The album, All My Relations, is the perfect fulcrum point as it is an album that both looks to its creator’s ancestry for inspiration and draws in a number of friends and collaborators like Sunny Jain and various members of the Dap-Kings for what Martin Perna of Antibalas rightly called “a true family gathering” in the liner notes. To move forward, these gentlemen and ladies needed to get together, take stock of their past and how far they’ve come as individuals and as a collective.

That mindset translates into a kind of polyglot musical expression on Relations, where the rumble of Native American drums and chanting meets a slow samba groove on the title track, a shot of Lalo Schifrin-style adrenaline is kept in check by Gastelum’s flute and hand percussion on “Mescalero” and Buddhist drone singing and tabla is undercut by a bass clarinet line on “Asatoma.” While only one artist has his name and photo on the cover art, it’s all the other players and their various cultural backgrounds that give Relations its flavor and body.
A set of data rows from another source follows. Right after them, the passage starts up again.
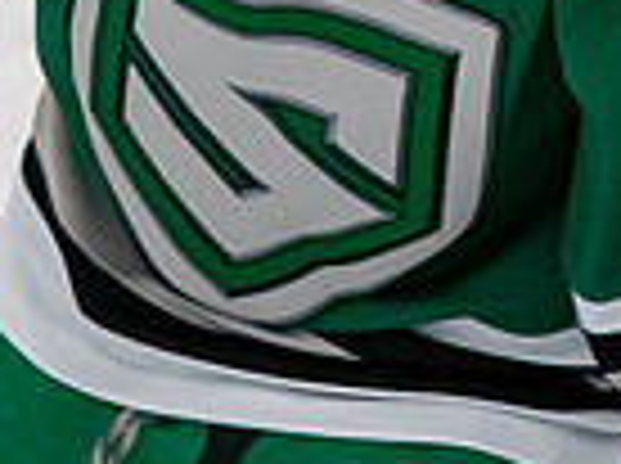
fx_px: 40796
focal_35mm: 2278
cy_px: -629
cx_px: 324
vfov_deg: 0.7
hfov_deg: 0.9
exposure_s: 1/800
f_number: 2.8
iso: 1600
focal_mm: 200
Warm and thoughtful as the intentions behind it, the music on Relations at times skirts close to the territory occupied by those Persuasive Percussion albums that clutter up used LP bins. “Mitote,” for example, features the rumble of various percussion instruments one after the other in a kind of call-and-response that moves from channel to channel like a stereo demonstration record. That section arrives early and is over quickly but deadens the song’s overall impact. As well, some of the sharpest moments on the album, like the snaky sensuality of “Sonora” and the flute and clavinet battle on “Mescalero,” are brushed aside in two minutes or less so they don’t have much time to leave a mark.

The vast majority of the album hits a sweet spot where the familial, tribal elements of the album can take root. On those tracks, Gastelum is given room to explore a melody on his acoustic or electric saxophone and whatever combination of player is joining him has the space to settle into a steady rhythm that provides support rather than trying to take the spotlight away.